[READ: February 8, 2022] The Plot
I tend not to read books where spoilers are a big deal. I try not to spoil things when I write these posts, but at the same time, usually I can write a lot and not give away anything major. In fact, I didn’t even know about this book until my supervisor mentioned it and made it sound really interesting.
But holy cow, this story is all about the Plot. I though the title of the book was pretty lame. And yet it is not. It works on the main level but also on a secondary level. It’s a really great title.
So here’s what I can say as set up without giving too much away.
The story is about Jacob Finch Bonner. A few years ago he had a debut novel that was quite well received. He was a new and notable author and although his book didn’t sell a ton, he was seen as a guy with promise. But he couldn’t think of anything good for a second book. So his publisher (not the big publisher from the first book, a smaller one) gathered a bunch of short stories together and tried to say that the book was a series of related short stories (even that stretched the truth). He wrote a third story that was even worse–nobody wanted that one.

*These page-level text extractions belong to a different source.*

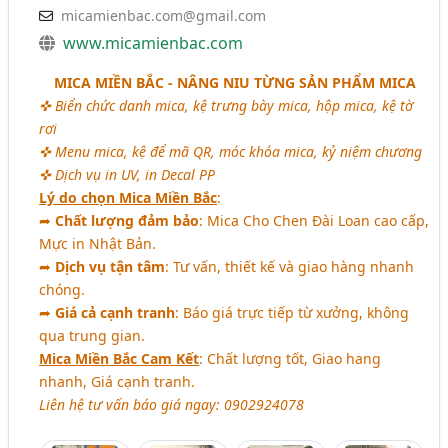
micamienbac.com@gmail.com
www.micamienbac.com
MICA MIỀN BẮC - NÂNG NIU TỪNG SẢN PHẨM MICA
✜ Biển chức danh mica, kệ trưng bày mica, hộp mica, kệ tờ
rơi
✜ Menu mica, kệ để mã QR, móc khóa mica, kỷ niệm chương
✜ Dịch vụ in UV, in Decal PP
Lý do chọn Mica Miền Bắc
:
➦
Chất lượng đảm bảo
: Mica Cho Chen Đài Loan cao cấp,
Mực in Nhật Bản.
➦
Dịch vụ tận tâm
: Tư vấn, thiết kế và giao hàng nhanh
chóng.
➦
Giá cả cạnh tranh
: Báo giá trực tiếp từ xưởng, không
qua trung gian.
Mica Miền Bắc Cam Kết
: Chất lượng tốt, Giao hang
nhanh, Giá cạnh tranh.
Liên hệ tư vấn báo giá ngay: 0902924078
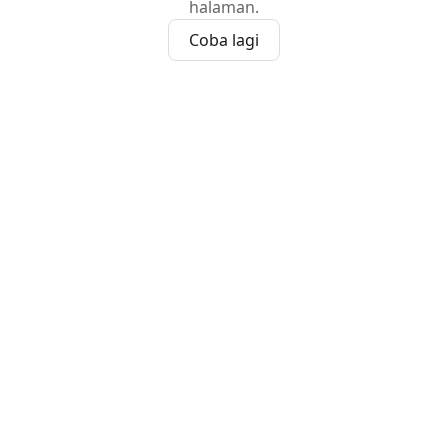
halaman.
Coba lagi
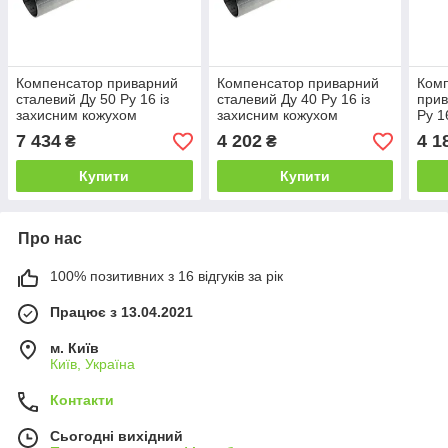
Компенсатор приварний
Компенсатор приварний
Комп
сталевий Ду 50 Ру 16 із
сталевий Ду 40 Ру 16 із
прив
захисним кожухом
захисним кожухом
Ру 1
7 434
4 202
4 1
₴
₴
Купити
Купити
Про нас
100% позитивних з 16 відгуків за рік
Працює з 13.04.2021
м. Київ
Київ, Україна
Контакти
Сьогодні вихідний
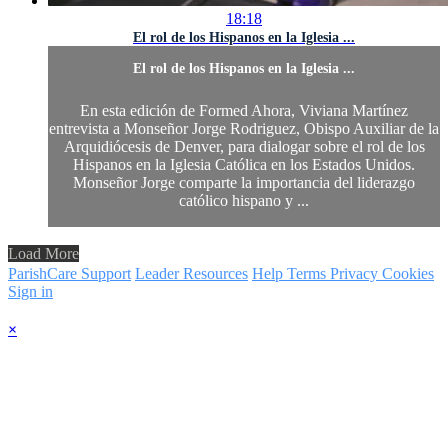
18:18
El rol de los Hispanos en la Iglesia ...
El rol de los Hispanos en la Iglesia ...
En esta edición de Formed Ahora, Viviana Martínez
entrevista a Monseñor Jorge Rodriguez, Obispo Auxiliar de la
Arquidiócesis de Denver, para dialogar sobre el rol de los
Hispanos en la Iglesia Católica en los Estados Unidos.
Monseñor Jorge comparte la importancia del liderazgo
católico hispano y ...
Load More
ParishCare Support
Leader Resources
Help
Terms
Privacy
Cookies
Sign in
×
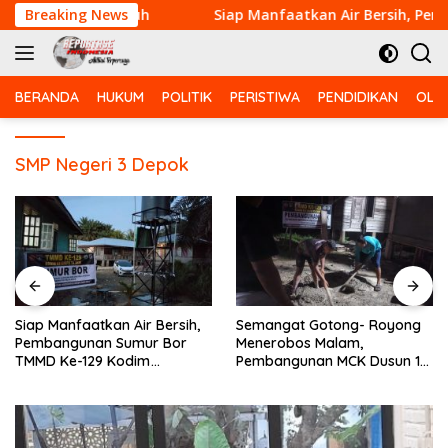
Langsung
Desa Sungai Buluh
Breaking News
Siap Manfaatkan Air Bersih, Pemba
ke
konten
BERANDA
HUKUM
POLITIK
PERISTIWA
PENDIDIKAN
OLA
SMP Negeri 3 Depok
Siap Manfaatkan Air Bersih,
Semangat Gotong- Royong
Pembangunan Sumur Bor
Menerobos Malam,
TMMD Ke-129 Kodim
Pembangunan MCK Dusun 1
0313/KPR di Musholla Alfaizin
Terus Dipacu
Rampung 100 Persen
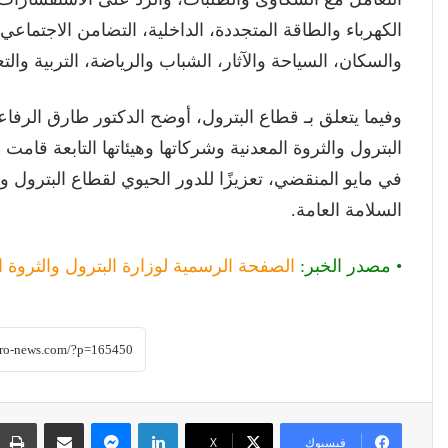
الكهرباء والطاقة المتجددة، الداخلية، التضامن الاجتماعي
والسكان، السياحة والآثار، الشباب والرياضة، التربية والتعل
وفيما يتعلق بـ قطاع البترول، أوضح الدكتور طارق الرف
في مايو المنقضي، تعزيزًا للدور الحيوي لقطاع البترول و
السلامة العامة.
• مصدر الخبر:
الصفحة الرسمية لوزارة البترول والثروة ا
لينكدإن
ماسنجر
مشاركة عبر البريد
فيسبوك
‫X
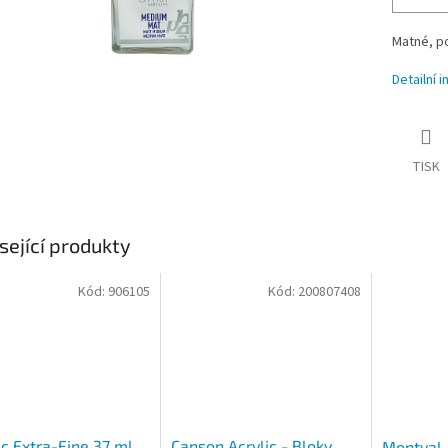
Matné, p
Detailní 
TISK
sející produkty
Kód:
906105
Kód:
200807408
ic Extra-Fine 37 ml,
Canson Acrylic - Bloky
Montval 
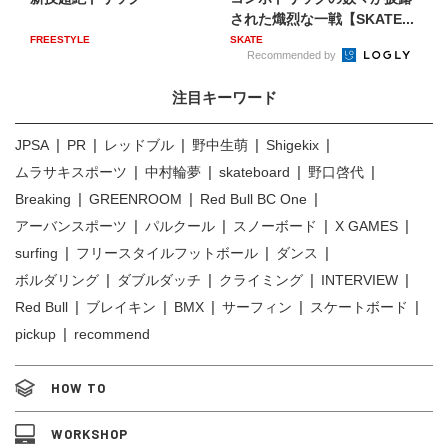
された熾烈な一戦【SKATE...
FREESTYLE
SKATE
Recommended by
注目キーワード
JPSA
PR
レッドブル
野中生萌
Shigekix
ムラサキスポーツ
中村輪夢
skateboard
野口啓代
Breaking
GREENROOM
Red Bull BC One
アーバンスポーツ
パルクール
スノーボード
X GAMES
surfing
フリースタイルフットボール
ダンス
ボルダリング
ダブルダッチ
クライミング
INTERVIEW
Red Bull
ブレイキン
BMX
サーフィン
スケートボード
pickup
recommend
HOW TO
WORKSHOP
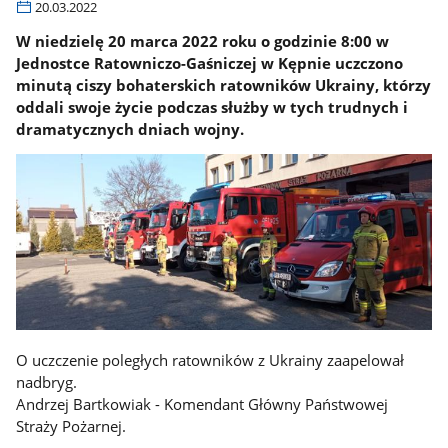
20.03.2022
W niedzielę 20 marca 2022 roku o godzinie 8:00 w
Jednostce Ratowniczo-Gaśniczej w Kępnie uczczono
minutą ciszy bohaterskich ratowników Ukrainy, którzy
oddali swoje życie podczas służby w tych trudnych i
dramatycznych dniach wojny.
O uczczenie poległych ratowników z Ukrainy zaapelował
nadbryg.
Andrzej Bartkowiak - Komendant Główny Państwowej
Straży Pożarnej.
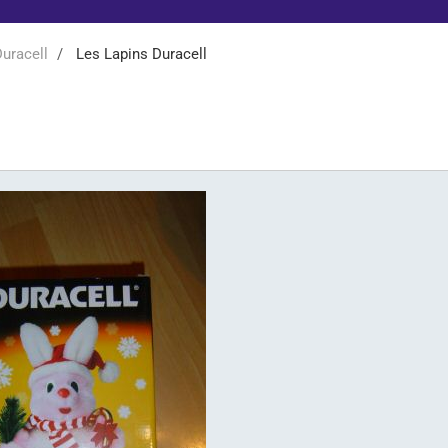
uracell
Les Lapins Duracell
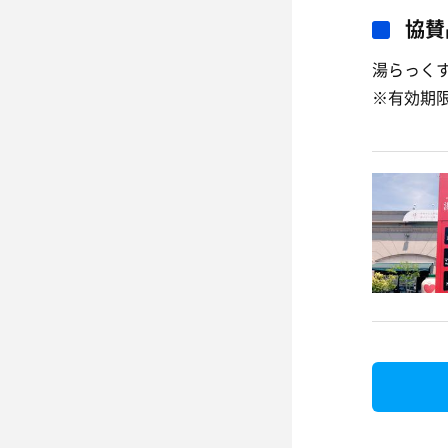
協賛
湯らっくす
※有効期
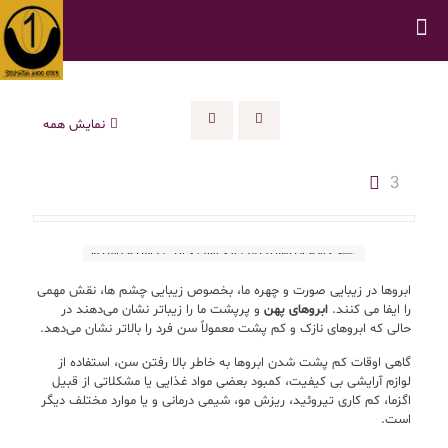
نمایش همه
3
ابروها در زیبایی صورت و چهره ما، بخصوص زیبایی چشم ها، نقش مهمی
را ایفا می کنند.
ابروهای پهن
و پرپشت ما را زیباتر نشان می‌دهند در
حالی که ابروهای نازک و کم پشت معمولاً سن فرد را بالاتر نشان می‌دهد.
گاهی اوقات کم پشت شدن ابروها به خاطر بالا رفتن سن، استفاده از
لوازم آرایشی بی کیفیت، کمبود بعضی مواد غذایی یا مشکلاتی از قبیل
اگزما، کم کاری تیروئید، ریزش مو، شیمی درمانی و یا موارد مختلف دیگر
است.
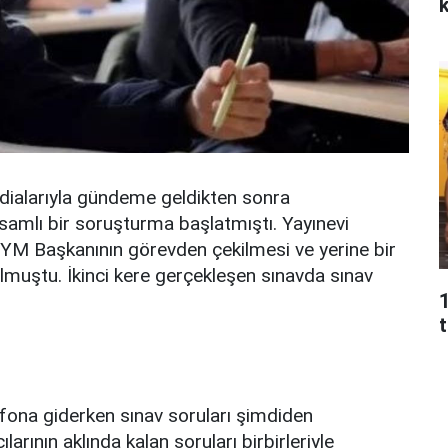
k
 iddialarıyla gündeme geldikten sonra
mlı bir soruşturma başlatmıştı. Yayınevi
YM Başkanının görevden çekilmesi ve yerine bir
lmuştu. İkinci kere gerçekleşen sınavda sınav
t
lefona giderken sınav soruları şimdiden
arının aklında kalan soruları birbirleriyle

When he was riding high, he had been offered a job teaching at Ripley College. Teaching a summer intensive writing course that was more like camp for rich would-be writers. He sorta cared that first year yet each subsequent year has been full of diminishing returns.
Korelitz has a lot of fun in these early chapters, name-dropping appropriate authors (and disastrous authors) as well as poking fun at the wannabe authors that take his class.
His workshop contained not one but two women who cited Elizabeth Gilbert as their inspiration, another who hoped to write a series of mysteries organized around “numerological principles,” a man who’d already had six-hundred pages of a novel based on his own life (he was only up to his adolescence) and a gentleman from Montana who seemed to be writing a new version of Les Miserables albeit with Victor Hugo’s “mistakes” corrected.
And then there was Evan Parker. Parker was an obnoxious, cocky, awful person. He was so sure that he novel was going to be a huge hit (with an A-list filmmaker attached soon enough), that he seriously wondered if he should go by Parker Evan to avoid his soon-to-be adoring fans. He said Jake that his plot was so good that there was no way a writer could mess it up.
He also didn’t think he needed any help in writing this book. So why was he here? Pretty much only to make connections and to see what Jake could do for him (most of the writers hoped for this last art as well).
Parker was so cocky, that he didn’t even share his work with anyone. He wouldn’t talk about it or pass it around. He did show Jake a few pages (mandatory) and Jake thought the character development was good and the writing was better than average. But Parker wasn’t willing to tell hi about this plot that was a sure thing.
And then, before the week was over, Jake was at his wits end with this guy and Parker agreed to tell him his amazing plot. And Jake had to agree that it was pretty amazing.
I assumed that we’d never see the plot–it’s risky for a writer to rave so much about a plot and then show it. But she does reveal it in pieces.
And that’s pretty much all I can say without giving away details. Admittedly, the book jacket gives away a lot more than I am willing to, because I wish I hadn’t even known that much going into the book.
Things I can say are that there are very funny.
There’s a part of the book set in the Pacific Northwest with a horrible radio DJ named Randy Johnson. I assumed that the baseball player had become a radio personality, but I don’t believe that’s the case. And Johnson is made out to be a horrific lech. But the radio show is very funny.
I also really enjoyed the character of Johnson’s director. She is a young woman named Anna whose hair turned prematurely gray after she suffered a tragedy. She’s a fascinating character and I enjoyed watching her develop through the story.
The story also travels to Georgia and I had to wonder if Korelitz had it in for people there because there is not a single person there who is in an y way likable. They all have horrible personalities and are questionable.
The story is obviously a mystery and it twists in different ways. So much so that I thought I had something figured out a little more than half way through, but I then convinced myself I was wrong about it. I rather enjoyed that about the book.
There’s so much more I want to say but I won’t.
Except to say that I loved the beginning of the book. Then I got really annoyed at it. But when it came to the end I couldn’t put it down. I stayed up till like 1:30 AM to finish it.
So yes, I think that’s the mark of a good book.